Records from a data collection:

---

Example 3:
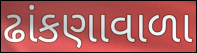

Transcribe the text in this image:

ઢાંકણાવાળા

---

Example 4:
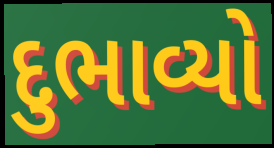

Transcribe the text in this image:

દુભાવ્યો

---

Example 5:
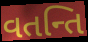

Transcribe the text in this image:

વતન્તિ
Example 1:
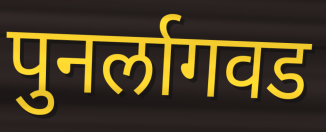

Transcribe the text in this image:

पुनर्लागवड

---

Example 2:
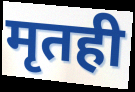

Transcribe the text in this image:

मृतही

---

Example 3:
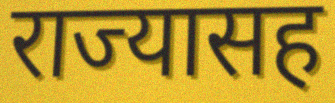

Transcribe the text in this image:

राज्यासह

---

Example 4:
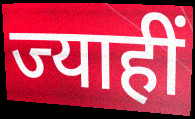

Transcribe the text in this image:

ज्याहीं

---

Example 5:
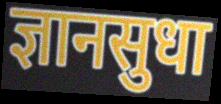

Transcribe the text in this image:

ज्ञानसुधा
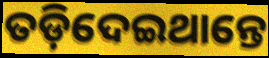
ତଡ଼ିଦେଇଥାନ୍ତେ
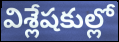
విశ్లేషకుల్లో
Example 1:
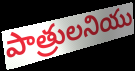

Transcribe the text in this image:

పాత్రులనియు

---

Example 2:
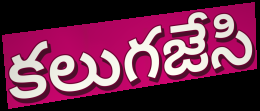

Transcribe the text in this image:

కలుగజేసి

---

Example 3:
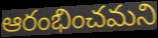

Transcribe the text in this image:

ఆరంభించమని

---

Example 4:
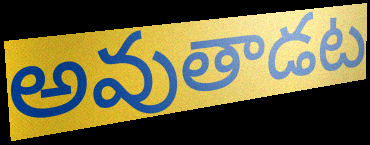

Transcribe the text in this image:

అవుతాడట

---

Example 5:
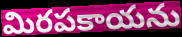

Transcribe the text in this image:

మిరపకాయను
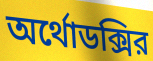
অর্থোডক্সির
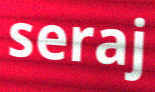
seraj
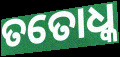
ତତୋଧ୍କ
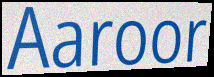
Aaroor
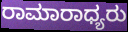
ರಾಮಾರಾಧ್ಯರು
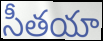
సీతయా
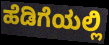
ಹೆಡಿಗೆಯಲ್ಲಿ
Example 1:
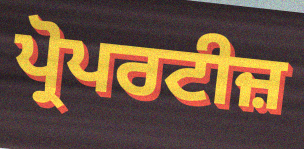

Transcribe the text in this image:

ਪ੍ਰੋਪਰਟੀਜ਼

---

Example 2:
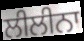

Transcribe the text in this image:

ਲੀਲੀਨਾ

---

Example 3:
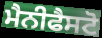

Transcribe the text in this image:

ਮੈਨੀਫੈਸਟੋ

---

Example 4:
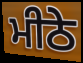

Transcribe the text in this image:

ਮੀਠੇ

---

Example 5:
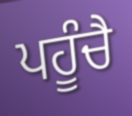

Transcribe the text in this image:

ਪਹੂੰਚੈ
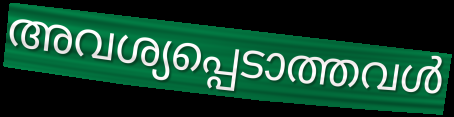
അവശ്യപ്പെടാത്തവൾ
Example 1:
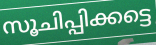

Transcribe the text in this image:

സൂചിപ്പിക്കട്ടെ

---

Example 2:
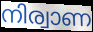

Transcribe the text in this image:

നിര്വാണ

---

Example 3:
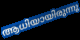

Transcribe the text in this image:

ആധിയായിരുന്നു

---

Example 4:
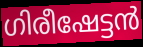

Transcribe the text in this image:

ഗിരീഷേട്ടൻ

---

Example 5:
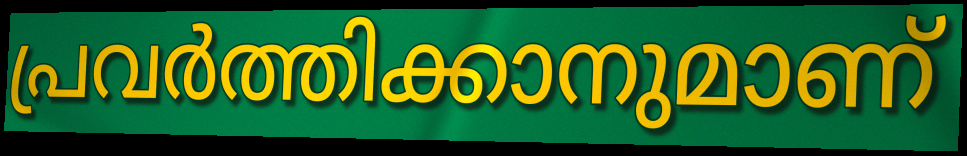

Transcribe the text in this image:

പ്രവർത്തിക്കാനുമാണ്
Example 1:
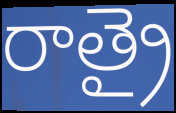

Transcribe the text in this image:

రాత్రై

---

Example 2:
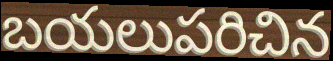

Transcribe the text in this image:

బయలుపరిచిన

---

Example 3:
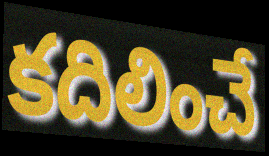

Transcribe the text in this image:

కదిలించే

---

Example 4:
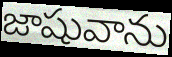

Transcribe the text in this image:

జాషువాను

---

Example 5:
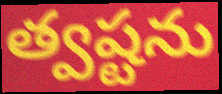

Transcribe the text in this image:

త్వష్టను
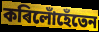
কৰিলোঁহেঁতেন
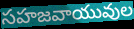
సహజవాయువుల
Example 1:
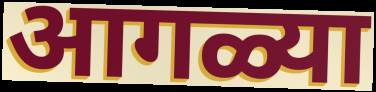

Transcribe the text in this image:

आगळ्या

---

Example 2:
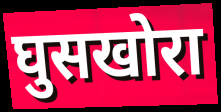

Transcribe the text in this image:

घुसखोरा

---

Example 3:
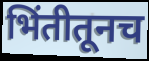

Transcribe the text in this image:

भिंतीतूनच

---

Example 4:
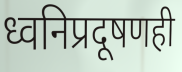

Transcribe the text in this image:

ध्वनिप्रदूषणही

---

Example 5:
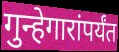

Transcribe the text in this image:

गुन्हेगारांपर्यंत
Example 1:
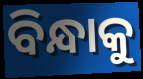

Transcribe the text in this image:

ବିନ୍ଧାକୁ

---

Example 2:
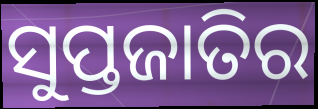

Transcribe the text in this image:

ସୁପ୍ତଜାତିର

» AIM OF THE EXERCISE: All of the data gets printed again exactly; the pictures do not.

» TASK ANSWER:
---

Example 3:

Transcribe the text in this image:

ઢાંકણાવાળા

---

Example 4:

Transcribe the text in this image:

દુભાવ્યો

---

Example 5:

Transcribe the text in this image:

વતન્તિ
Example 1:

Transcribe the text in this image:

पुनर्लागवड

---

Example 2:

Transcribe the text in this image:

मृतही

---

Example 3:

Transcribe the text in this image:

राज्यासह

---

Example 4:

Transcribe the text in this image:

ज्याहीं

---

Example 5:

Transcribe the text in this image:

ज्ञानसुधा
ତଡ଼ିଦେଇଥାନ୍ତେ
విశ్లేషకుల్లో
Example 1:

Transcribe the text in this image:

పాత్రులనియు

---

Example 2:

Transcribe the text in this image:

కలుగజేసి

---

Example 3:

Transcribe the text in this image:

ఆరంభించమని

---

Example 4:

Transcribe the text in this image:

అవుతాడట

---

Example 5:

Transcribe the text in this image:

మిరపకాయను
অর্থোডক্সির
seraj
ତତୋଧ୍କ
Aaroor
ರಾಮಾರಾಧ್ಯರು
సీతయా
ಹೆಡಿಗೆಯಲ್ಲಿ
Example 1:

Transcribe the text in this image:

ਪ੍ਰੋਪਰਟੀਜ਼

---

Example 2:

Transcribe the text in this image:

ਲੀਲੀਨਾ

---

Example 3:

Transcribe the text in this image:

ਮੈਨੀਫੈਸਟੋ

---

Example 4:

Transcribe the text in this image:

ਮੀਠੇ

---

Example 5:

Transcribe the text in this image:

ਪਹੂੰਚੈ
അവശ്യപ്പെടാത്തവൾ
Example 1:

Transcribe the text in this image:

സൂചിപ്പിക്കട്ടെ

---

Example 2:

Transcribe the text in this image:

നിര്വാണ

---

Example 3:

Transcribe the text in this image:

ആധിയായിരുന്നു

---

Example 4:

Transcribe the text in this image:

ഗിരീഷേട്ടൻ

---

Example 5:

Transcribe the text in this image:

പ്രവർത്തിക്കാനുമാണ്
Example 1:

Transcribe the text in this image:

రాత్రై

---

Example 2:

Transcribe the text in this image:

బయలుపరిచిన

---

Example 3:

Transcribe the text in this image:

కదిలించే

---

Example 4:

Transcribe the text in this image:

జాషువాను

---

Example 5:

Transcribe the text in this image:

త్వష్టను
কৰিলোঁহেঁতেন
సహజవాయువుల
Example 1:

Transcribe the text in this image:

आगळ्या

---

Example 2:

Transcribe the text in this image:

घुसखोरा

---

Example 3:

Transcribe the text in this image:

भिंतीतूनच

---

Example 4:

Transcribe the text in this image:

ध्वनिप्रदूषणही

---

Example 5:

Transcribe the text in this image:

गुन्हेगारांपर्यंत
Example 1:

Transcribe the text in this image:

ବିନ୍ଧାକୁ

---

Example 2:

Transcribe the text in this image:

ସୁପ୍ତଜାତିର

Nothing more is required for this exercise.